MOVEMENT BEHAVIOR DURING PREGNANCY AND ADVERSE MATERNAL-FETAL OUTCOMES IN WOMEN WITH GESTATIONAL DIABETES: A PILOT CASE-CONTROL STUDY
gestational diabetes; health outcomes; physical activity; sedentary behavior
Gestational diabetes mellitus (GDM) is a major complication in pregnancy. GDM is associated with a higher risk for adverse maternal-fetal outcomes. Associations between movement behavior, including physical activity (PA) and sedentary behavior (SB) with maternal-fetal outcomes are still unclear. The objective of this study was to investigate associations between movement behavior with adverse maternal-fetal outcomes in women with GDM. A total of 68 women with GDM (20-35 weeks; 32.1±5.8 years) were included in this pilot case-control study. The cases were defined by the presence of an adverse composite maternal-fetal outcome (preterm birth, newborn large-for-gestational-age, and neonatal hypoglycemia).
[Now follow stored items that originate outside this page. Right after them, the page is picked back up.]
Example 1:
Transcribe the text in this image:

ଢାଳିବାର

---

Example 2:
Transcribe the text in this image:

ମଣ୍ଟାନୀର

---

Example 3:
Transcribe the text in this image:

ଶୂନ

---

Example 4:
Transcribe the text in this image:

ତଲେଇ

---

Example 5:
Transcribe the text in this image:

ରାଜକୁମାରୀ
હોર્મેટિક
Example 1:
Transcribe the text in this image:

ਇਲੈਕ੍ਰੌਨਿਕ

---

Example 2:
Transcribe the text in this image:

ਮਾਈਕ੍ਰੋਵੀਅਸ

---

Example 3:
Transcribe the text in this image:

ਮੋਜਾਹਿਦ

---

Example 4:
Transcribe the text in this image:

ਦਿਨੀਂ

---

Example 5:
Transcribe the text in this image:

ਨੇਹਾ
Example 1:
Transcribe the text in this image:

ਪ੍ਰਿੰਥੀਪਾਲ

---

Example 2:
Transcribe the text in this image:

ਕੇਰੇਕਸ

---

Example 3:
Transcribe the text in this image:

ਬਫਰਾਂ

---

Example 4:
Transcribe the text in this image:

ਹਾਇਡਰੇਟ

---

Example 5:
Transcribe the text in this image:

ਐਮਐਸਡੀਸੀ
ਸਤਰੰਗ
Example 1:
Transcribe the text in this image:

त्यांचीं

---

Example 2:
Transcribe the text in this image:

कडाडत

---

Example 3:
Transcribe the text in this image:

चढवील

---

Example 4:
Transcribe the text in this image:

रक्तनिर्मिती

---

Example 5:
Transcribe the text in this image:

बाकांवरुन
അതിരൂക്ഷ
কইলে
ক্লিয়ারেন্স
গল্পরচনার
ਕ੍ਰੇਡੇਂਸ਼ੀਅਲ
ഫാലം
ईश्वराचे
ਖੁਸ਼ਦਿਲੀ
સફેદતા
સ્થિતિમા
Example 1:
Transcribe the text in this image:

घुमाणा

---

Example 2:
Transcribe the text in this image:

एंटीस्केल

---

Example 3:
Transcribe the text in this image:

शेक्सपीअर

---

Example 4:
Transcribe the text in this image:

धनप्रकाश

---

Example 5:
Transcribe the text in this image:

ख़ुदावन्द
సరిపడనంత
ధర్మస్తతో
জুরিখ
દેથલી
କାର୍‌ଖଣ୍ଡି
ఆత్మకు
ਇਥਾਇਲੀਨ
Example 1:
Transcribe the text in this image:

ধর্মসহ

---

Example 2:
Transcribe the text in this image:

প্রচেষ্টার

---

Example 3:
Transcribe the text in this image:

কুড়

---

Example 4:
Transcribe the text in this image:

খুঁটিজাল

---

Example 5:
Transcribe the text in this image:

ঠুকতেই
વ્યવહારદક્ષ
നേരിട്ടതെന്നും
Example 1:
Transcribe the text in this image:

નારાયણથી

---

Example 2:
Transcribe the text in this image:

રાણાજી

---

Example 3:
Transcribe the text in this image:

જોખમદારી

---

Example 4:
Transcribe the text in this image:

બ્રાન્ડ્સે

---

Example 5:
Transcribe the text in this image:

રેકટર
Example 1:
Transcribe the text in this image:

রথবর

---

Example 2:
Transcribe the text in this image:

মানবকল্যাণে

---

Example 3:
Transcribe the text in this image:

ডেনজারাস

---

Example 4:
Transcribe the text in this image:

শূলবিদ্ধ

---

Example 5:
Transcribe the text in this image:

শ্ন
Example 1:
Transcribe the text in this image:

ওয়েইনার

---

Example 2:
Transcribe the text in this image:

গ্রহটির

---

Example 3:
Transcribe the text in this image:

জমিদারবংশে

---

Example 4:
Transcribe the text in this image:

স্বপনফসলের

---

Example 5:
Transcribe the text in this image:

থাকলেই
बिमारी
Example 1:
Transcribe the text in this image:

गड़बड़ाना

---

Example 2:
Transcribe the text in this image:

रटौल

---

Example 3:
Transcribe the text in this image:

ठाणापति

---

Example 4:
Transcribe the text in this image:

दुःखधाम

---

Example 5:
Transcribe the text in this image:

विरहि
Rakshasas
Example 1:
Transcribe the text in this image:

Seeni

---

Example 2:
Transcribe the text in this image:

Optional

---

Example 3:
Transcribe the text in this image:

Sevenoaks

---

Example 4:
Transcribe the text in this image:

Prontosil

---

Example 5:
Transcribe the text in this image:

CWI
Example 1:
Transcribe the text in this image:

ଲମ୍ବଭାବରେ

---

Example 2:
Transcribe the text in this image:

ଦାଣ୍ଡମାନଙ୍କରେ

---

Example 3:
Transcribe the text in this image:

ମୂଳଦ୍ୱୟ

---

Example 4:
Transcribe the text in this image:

Controls were defined as no adverse maternal-fetal outcome. PA intensities and domains, steps/day (pedometer), and SB were analyzed. A total of 35.3% of participants showed adverse maternal-fetal outcomes (n=24). The controls showed a higher moderate-intensity PA level than the cases (7.5, 95%CI 3.6–22.9 vs. 3.1, 95%CI 0.4–10.3 MET-h/wk; p=0.04). The moderate-intensity PA level was associated with lower risk for adverse maternal-fetal outcomes (OR 0.21, 95%CI 0.05–0.91). No significant associations were observed for other PA and SB measures (p > 0.05). In conclusion, moderate-intensity PA during pregnancy seems to have a protective role against adverse maternal-fetal outcomes in women with GDM.